Je serais heureux que vous ne vendiez qu’en cas de nécessité mon portrait par Mela Muter. Gardez-le si vous le jugez à propos et, quand vous l’aurez assez vu, sans croire qu’aucun délai soit nécessaire, offrez-le au musée de Lyon
Je pense que mes livres d’art offriront quelque intérêt pour vous, particulièrement peut-être pour Sylvie. Pour ceux que vous ne voudriez pas conserver, offrez-les à la Bibliothèque des Etudiants d’Histoire de l’art de l’Université de Lyon. De même, pour les photos, les estampes et images qui sont classées sommairement dans divers dossiers.

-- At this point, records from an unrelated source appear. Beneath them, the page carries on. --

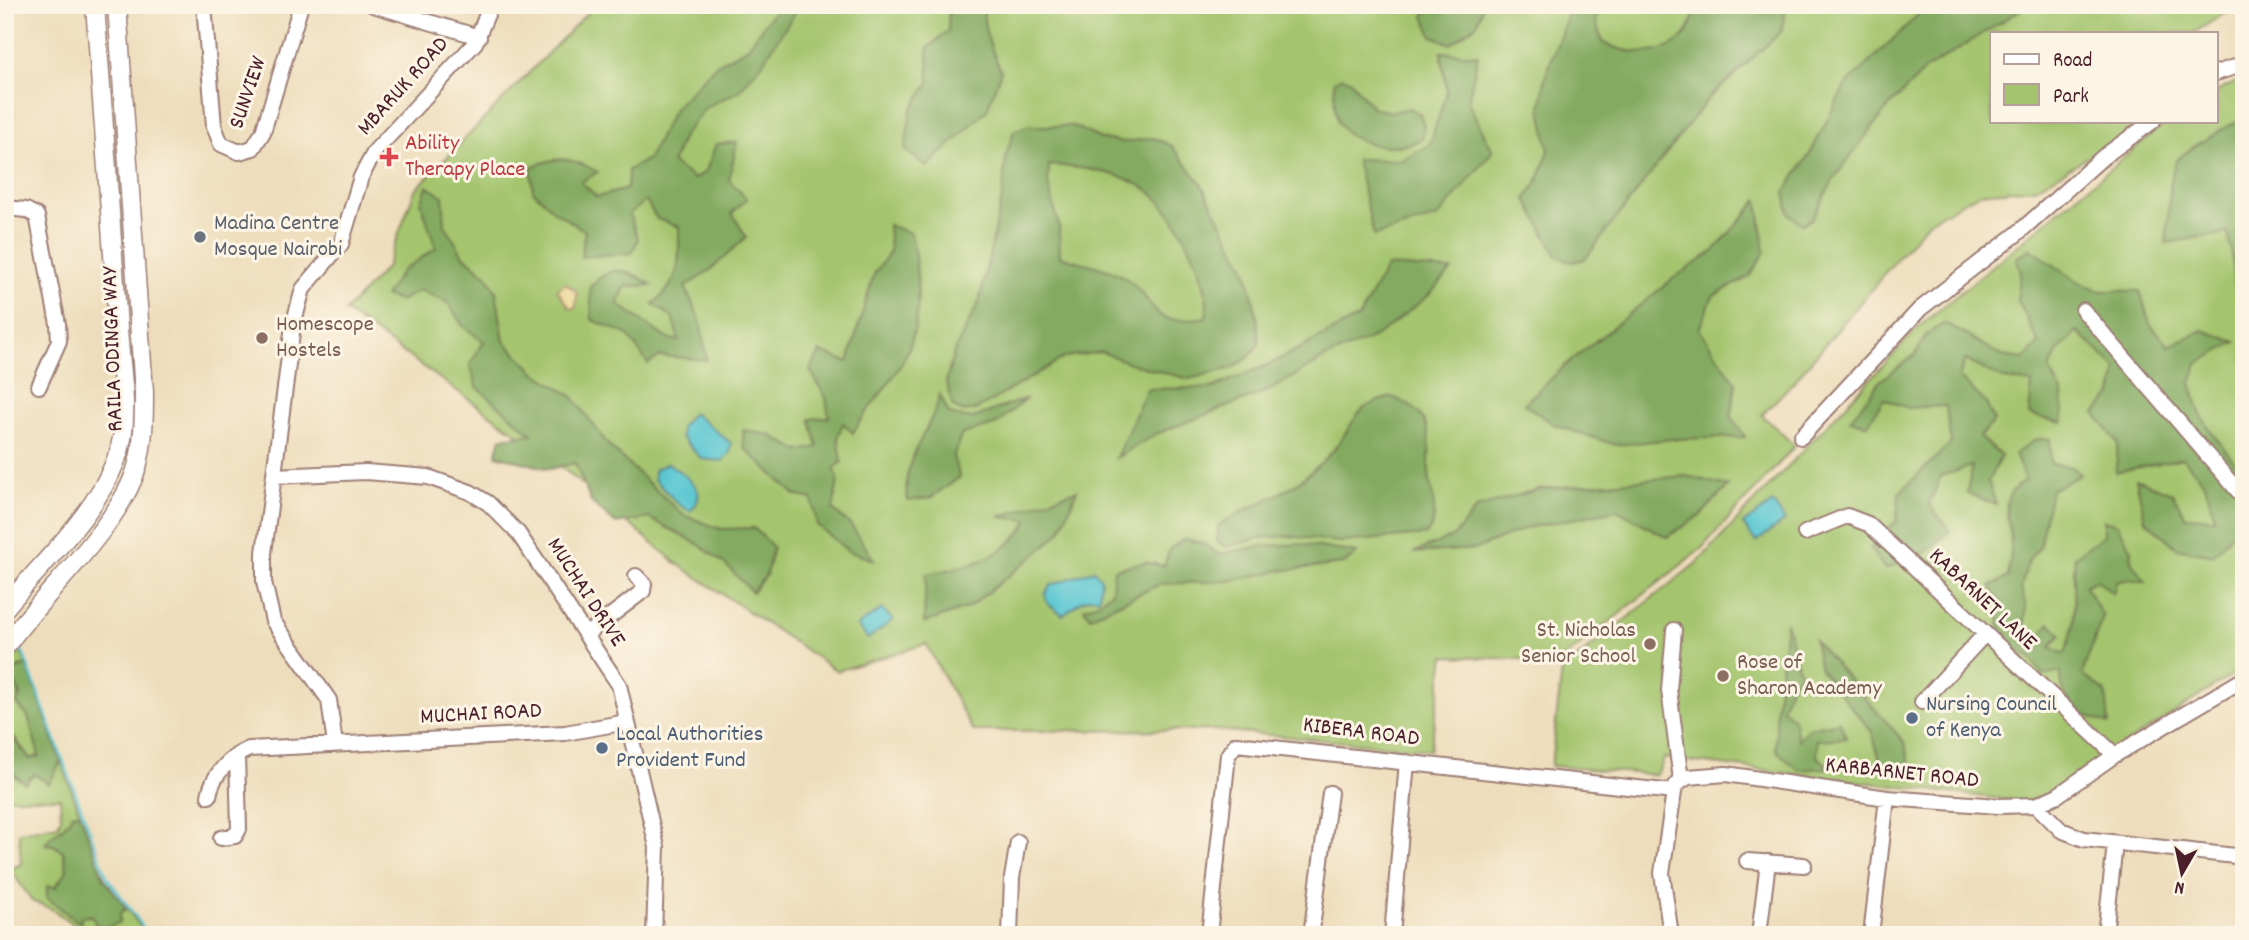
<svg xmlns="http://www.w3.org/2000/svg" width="2249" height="940" font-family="Dekko,sans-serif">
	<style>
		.green { fill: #a4c56e; stroke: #77724c; stroke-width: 2 }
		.forest { fill: #83aa61; stroke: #666446; stroke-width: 2; fill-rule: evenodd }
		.sand { fill: #eeda9e; stroke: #9c7c64; stroke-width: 2 }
		.water { fill: #5ac7d2; stroke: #52737e; stroke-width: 2 }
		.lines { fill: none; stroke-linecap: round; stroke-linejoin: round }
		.stream { stroke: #5ac7d2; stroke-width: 2.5 }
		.minor-casing { stroke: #9c7e74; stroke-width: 18 }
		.major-casing { stroke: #9c7e74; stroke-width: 21 }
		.minor { stroke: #fff; stroke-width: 14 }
		.major { stroke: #fff; stroke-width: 18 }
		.health-dot { fill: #e0444e; stroke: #fcf5e5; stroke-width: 2.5 }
		.worship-dot { fill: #6b7280; stroke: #fcf5e5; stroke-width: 2.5 }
		.education-dot { fill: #8d6e63; stroke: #fcf5e5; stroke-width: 2.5 }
		.service-dot { fill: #5c6f8a; stroke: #fcf5e5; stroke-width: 2.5 }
		.labels { text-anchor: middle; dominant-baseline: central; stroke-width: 6; stroke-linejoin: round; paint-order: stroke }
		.street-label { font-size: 23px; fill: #4a1f2b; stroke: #fcf5e5 }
		.health-label { font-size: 23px; fill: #be3a42; stroke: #fcf5e5; text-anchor: start }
		.worship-label { font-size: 23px; fill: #5b616d; stroke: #fcf5e5; text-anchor: start }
		.education-label { font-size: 23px; fill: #785e54; stroke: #fcf5e5; text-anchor: start }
		.service-label { font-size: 23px; fill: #4e5e75; stroke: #fcf5e5; text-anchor: start }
	</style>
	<rect width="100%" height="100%" fill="#fcf5e5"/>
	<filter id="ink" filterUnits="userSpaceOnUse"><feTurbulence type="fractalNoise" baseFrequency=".0143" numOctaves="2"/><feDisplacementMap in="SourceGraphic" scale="14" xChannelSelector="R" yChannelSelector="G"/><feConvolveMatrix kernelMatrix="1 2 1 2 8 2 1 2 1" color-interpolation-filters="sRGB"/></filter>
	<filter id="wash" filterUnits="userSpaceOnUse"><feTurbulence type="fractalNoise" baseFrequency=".00686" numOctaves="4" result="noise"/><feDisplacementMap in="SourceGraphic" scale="28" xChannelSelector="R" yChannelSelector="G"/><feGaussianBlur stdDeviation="1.57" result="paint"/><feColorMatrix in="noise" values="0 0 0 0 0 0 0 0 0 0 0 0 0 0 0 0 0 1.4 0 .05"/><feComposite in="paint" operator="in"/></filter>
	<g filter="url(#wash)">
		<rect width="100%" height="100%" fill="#eeddbc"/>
		<path class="green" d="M595,5H2237L2194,33H1992V121H2136L2134,130L2035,188L1980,193L1928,222L1796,379L1762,415L1795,446L1701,549L1560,661L1445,656L1430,750L1215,730L973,731L926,644L837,671L676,563L546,454L345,311L386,268L415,190Z
			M2244,78V667L2046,796L2026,802L1664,758L1657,775L1551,766L1562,670L1699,561L1921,325L2168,121H2216V92Z
			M21,652L27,665L18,667L12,680C20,690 19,696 21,707C24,717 23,708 28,717C31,723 38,749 39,756L30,759L15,738L5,730V674L12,657Z
			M5,758L14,776L25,783L34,774L49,784L61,761L80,813L72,814C66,829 53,831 46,844L53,845L63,851L67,870L47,898C60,906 68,917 81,922V917L120,913L126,908L147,935H124L117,929C69,940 71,911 33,902L10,869L21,864L19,832L58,825L61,817L60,798H7Z"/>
		<path class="forest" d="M779,5H800L763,62L739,91L706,107L683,136L672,163L694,179L706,171L716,144L737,142L729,180L747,199L732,213L746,237L712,269L685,287L700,320L707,360L660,356L648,364L627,334L592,320L590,287C614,262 625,269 652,285L625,287L618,304L666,338L679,341L672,317L653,304C682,281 679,262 679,227L657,219L646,201L629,214L638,239L632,253L581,257L585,231L554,211L533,191L531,167C560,155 570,157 598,172L581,182L597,197L627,189L628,170L648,159L675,107L717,64L747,48Z
			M949,5H985C980,26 993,52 1001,71L987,110L927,167L905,150L911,110L929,83L928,48L948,31Z
			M1428,5H1483L1477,24L1451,44L1432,36L1424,16Z
			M1571,5H1597L1596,23L1603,43C1629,55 1668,59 1687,32C1692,25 1694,13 1697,5H1787L1781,32L1709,98L1585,259L1572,262L1557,256L1526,199L1537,182L1549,151L1541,108L1545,78Z
			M1928,5H2028L1925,70L1885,111L1835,177L1812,219L1802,224L1789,214L1785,192L1811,152L1845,86Z
			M1441,52L1478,55L1468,102L1493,151L1438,217L1374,236L1356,159L1402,160L1430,144L1447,91Z
			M1342,77L1350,80L1373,108L1392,112L1410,108L1420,114L1424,126L1422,139C1399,151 1356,148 1340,125C1333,114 1335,93 1334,81Z
			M2244,117V314C2231,289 2235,261 2228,233L2166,243C2169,222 2168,178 2176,162C2183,150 2230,126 2244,117Z
			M1026,126H1073L1101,139L1124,142L1153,138L1171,145L1201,183L1247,272L1257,317L1259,344L1248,358L1232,368L1189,379L1135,365L1102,352L1065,357L976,410L964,412L953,407L946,382L954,352L979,302L1002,198L1006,156L1014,131ZM1049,165C1078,167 1116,171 1143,187C1174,205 1214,282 1206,317C1142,327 1165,308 1127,279C1114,269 1077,262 1060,256L1059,226L1048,184Z
			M427,186L443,196L445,225L462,254L488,277L496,291L504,341L536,373L572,396L609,446L683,515L721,529L754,528L773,547L766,575L752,592L726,565L698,544L649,518L616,524L591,502L575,463L549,469L496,455L501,438L532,434L477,387L470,364L484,342L463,326L448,303L420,290L400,301L385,296L402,271L436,248L421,203Z
			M1758,200L1765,252L1749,277L1713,296L1699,329L1736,383L1731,416L1745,437L1672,439L1616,445L1555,425L1524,404L1567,364L1675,277L1713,252Z
			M888,225L911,233C919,273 924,323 903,361C889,387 867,407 853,433L843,423L838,436L842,462L834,468L838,480L833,510L851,525L874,560L848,551L817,525L812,499L795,495L744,448L743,430L770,435L799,451L818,447L810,419L829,417L826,398L810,370L820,352L848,362L874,274L890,252Z
			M2030,249C2053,262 2071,281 2096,290C2104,292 2129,290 2140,291L2150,324L2169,346L2203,330L2236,342L2197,364L2191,383L2200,413L2210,430L2244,474V537L2233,532L2213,555L2177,548L2145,520L2136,479L2172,493L2186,517L2215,518L2205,484L2183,458L2116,472L2118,444L2095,413L2112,395L2117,368L2077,332L2059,350L2049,369L2062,392L2063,423L2029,415L2032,383L2003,379L1965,360L1959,377L1986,403L1994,421L1979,437L2001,456L1988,481L1996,505L1967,493L1972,466L1941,476L1929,504L1950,531L1925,553L1885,569L1870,549L1897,520L1899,493L1951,443L1946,406L1908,408L1884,399L1867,425L1850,420L1880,381L1915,355L1926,335L1945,323L2002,356L2024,359L2039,343L2017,299L2021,272L2016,258Z
			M1387,266L1452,270L1428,296L1377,336L1325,358L1272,389L1156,434L1116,458L1147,389L1212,388L1272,363L1359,317Z
			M940,395L949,414L971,419L1027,398L995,425L962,434L953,457L960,477L930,498L908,501C899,459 930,435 940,395Z
			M1392,397C1403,402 1416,407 1423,419C1433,438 1428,452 1429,472C1430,494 1442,517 1426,535L1340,542L1290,536L1259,538L1226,547L1217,541L1218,526C1245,506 1281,498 1307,475C1316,467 1327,458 1334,449C1358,421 1350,407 1392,397Z
			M2036,439H2050L2051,464L2073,467L2080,475L2051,490L2039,547L2028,562L2021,587L2026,608L2024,635L2038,638L2050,623L2061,634L2050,647L2064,654C2081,622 2071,590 2075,556L2104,535V520L2117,524L2132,550L2131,561L2146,582L2129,579L2116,582L2113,594L2097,580L2085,586L2103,616L2082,674L2106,693L2109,724C2082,716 2060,703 2061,672L2044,676L2030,658L2007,642L1999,623L2000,603L1991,586L2008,577C2009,566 2012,555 2011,544C2010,514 1995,500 2025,480L2015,454Z
			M1686,476L1728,486L1702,514L1667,537L1617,510L1526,528L1476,549L1413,553L1454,536L1477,508L1539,489Z
			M1077,490L1060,532L1031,558L969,607L924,623L926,574C967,567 1006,559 1029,520L999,517Z
			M1184,539L1202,543L1219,554L1262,546L1300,544L1357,553L1344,564L1277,571L1230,581L1160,584L1090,617L1084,608L1098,603L1112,591L1114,569L1146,562L1164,566L1170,549Z
			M1786,622L1800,674L1790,686L1782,708L1795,721L1798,740L1809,728L1840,722L1846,738L1817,740V756L1830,768L1799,770L1776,750V711Z
			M1814,640L1905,743L1912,779L1869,767L1881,764L1872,732L1820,669Z
			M27,665L61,761L49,784L34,774L25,783C6,771 3,750 6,730L30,759L39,756L28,716L16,703L21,694L12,680L13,670Z
			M80,813L104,878L126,908L120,913V922L108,927L97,926L91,915L81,917V923C68,917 60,906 47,898V886L56,887L67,870L63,851L53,845L45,844C53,831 66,830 72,814Z"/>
		<path class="sand" d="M566,283L577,292L576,307L571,309L557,290Z"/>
		<path class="water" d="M693,413L731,443L730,453L722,461L702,459L681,437V426Z
			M668,463C684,476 713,490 690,511L678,504L654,479V470Z
			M1773,503L1785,521L1756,542L1743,524Z
			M1094,570L1101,579L1099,598C1084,594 1075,607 1063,615L1047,603L1045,594L1051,585Z
			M882,609L893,620L868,639L857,626Z"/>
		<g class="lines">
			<path class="stream" d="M8,613L13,626
				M19,642L107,877L149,935"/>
		</g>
	</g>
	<g filter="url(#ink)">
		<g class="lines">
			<defs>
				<path id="minor" d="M204,5L214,126L221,144L239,152L253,148L263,132L301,5
					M373,5L479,37
					M2216,73L2244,64
					M5,208L26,210L37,216L58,324L59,341L39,386
					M2083,310L2244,498
					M1801,437L1920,309L2018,233L2103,157L2153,121
					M274,476L366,472L428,477L470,492L488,503L518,533L619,685L657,847L654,935
					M1805,533L1847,516L1868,524L2115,755
					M1674,630L1669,690L1681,780
					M587,634L643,591L644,584L636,576
					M1922,702L1985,634
					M335,745L329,700L273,621L264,582V553L293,325L303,289L341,244L361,177L375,151L475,43L491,5
					M209,796C212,775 230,757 249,749L565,733L627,722
					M2036,805L2061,830L2084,839L2244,857
					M221,838L235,836L239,829L237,755
					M1747,861L1804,865
					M1010,935L1012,878L1018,842
					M1209,935L1228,755L1236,744L1674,792
					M1311,935L1330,793
					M1392,935L1407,762
					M1671,935L1662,873L1674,792L1676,785L1688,777L1726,774L1887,798L1999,806L2036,805L2058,795L2115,755L2244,679
					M1759,935L1768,862
					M1871,935L1887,798
					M2105,935L2115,844"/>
				<path id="major" d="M5,608C43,561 94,517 116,460C132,421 120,369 118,328C111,220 103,113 95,5
					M5,647C42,594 120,526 137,467C144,442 144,417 144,392L117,5"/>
			</defs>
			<use href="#minor" class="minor-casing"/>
			<use href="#major" class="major-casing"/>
			<use href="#minor" class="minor"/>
			<use href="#major" class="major"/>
		</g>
	</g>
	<path class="health-dot" d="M385.5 146.5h7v7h7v7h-7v7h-7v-7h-7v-7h7z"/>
	<circle class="worship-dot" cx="200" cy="237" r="7"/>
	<g class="education-dot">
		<circle cx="262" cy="338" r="7"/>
		<circle cx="1650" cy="644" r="7"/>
		<circle cx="1723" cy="676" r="7"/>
	</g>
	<g class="service-dot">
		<circle cx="1912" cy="718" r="7"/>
		<circle cx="602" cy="748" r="7"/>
	</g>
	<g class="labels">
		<g class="street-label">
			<text transform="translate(404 87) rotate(-48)">MBARUK ROAD</text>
			<text transform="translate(249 93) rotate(-71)">SUNVIEW</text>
			<text transform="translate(114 349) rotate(-92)">RAILA ODINGA WAY</text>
			<text transform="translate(585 593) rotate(57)">MUCHAI DRIVE</text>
			<text transform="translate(1982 600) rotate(43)">KABARNET LANE</text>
			<text transform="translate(481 715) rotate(-3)">MUCHAI ROAD</text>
			<text transform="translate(1361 733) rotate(7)">KIBERA ROAD</text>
			<text transform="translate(1902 774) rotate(6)">KARBARNET ROAD</text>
		</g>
		<g class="health-label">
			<text x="405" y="144">Ability<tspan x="405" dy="26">Therapy Place</tspan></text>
		</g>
		<g class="worship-label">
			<text x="214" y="224">Madina Centre<tspan x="214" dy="26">Mosque Nairobi</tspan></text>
		</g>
		<g class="education-label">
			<text x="276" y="325">Homescope<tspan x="276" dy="26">Hostels</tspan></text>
			<text x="1636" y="631" text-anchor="end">St. Nicholas<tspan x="1636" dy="26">Senior School</tspan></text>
			<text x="1737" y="663">Rose of<tspan x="1737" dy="26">Sharon Academy</tspan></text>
		</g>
		<g class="service-label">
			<text x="1926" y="705">Nursing Council<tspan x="1926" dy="26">of Kenya</tspan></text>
			<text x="616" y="735">Local Authorities<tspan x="616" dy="26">Provident Fund</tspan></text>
		</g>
	</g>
	<rect width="2249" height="940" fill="none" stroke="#fcf5e5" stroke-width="28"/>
	<rect x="1990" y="32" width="228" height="91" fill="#fcf5e5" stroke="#b59f9b" stroke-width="2"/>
	<rect x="2004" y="54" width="35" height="10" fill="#ffffff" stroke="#b59f9b" stroke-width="2"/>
	<text x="2053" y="66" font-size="21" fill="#4a1f2b">Road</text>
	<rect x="2004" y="84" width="35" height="21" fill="#a4c56e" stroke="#b59f9b" stroke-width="2"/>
	<text x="2053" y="102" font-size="21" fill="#4a1f2b">Park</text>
	<g transform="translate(2182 873) rotate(189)" stroke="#fcf5e5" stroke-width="5" paint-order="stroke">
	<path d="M0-5L12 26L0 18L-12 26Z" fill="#4a1f2b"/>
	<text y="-10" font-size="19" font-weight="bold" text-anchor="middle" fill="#4a1f2b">N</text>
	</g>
</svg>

Quant à mes notes et fiches, j’ai bien peur qu’elles ne soient guère utilisables que par moi. Gardez-les si vous le jugez à propos. Avant de détruire le reste, demandez à Focîllon et à Schneider de vouloir bien y jeter un coup d’œil et de disposer, pour le mieux, de ce qu’ils jugeront digne d’être gardé.
Je n’ai aucune dette, en dehors des petite dépenses courantes que ma bonne pourrait réclamer : son livre de dépenses courantes est, d’ailleurs, tenu à jour.
En terminant, je répète ce que je vous ai dit au début : ne vous croyez liés par aucune des dispositions précédentes et soyez persuadés que, par avance, je suis d’accord avec vous.
Ma chère Gabrielle, mes chers enfants, je vous embrasse.
Tendrement vôtre
Papa Léon
Lyon, le dimanche 12 février 1928
[1] Communication obligeante de Madame Claude Bremond-Rosenthal et de Monsieur
Claude Bremond.
[2] Bien
entendu, pas d’honneurs militaires auxquels ma décoration pourrait me
donner droit.
[3] Vous
n’aurez aucun droit ni au Musée ni à l’Ecole des Beaux-Arts.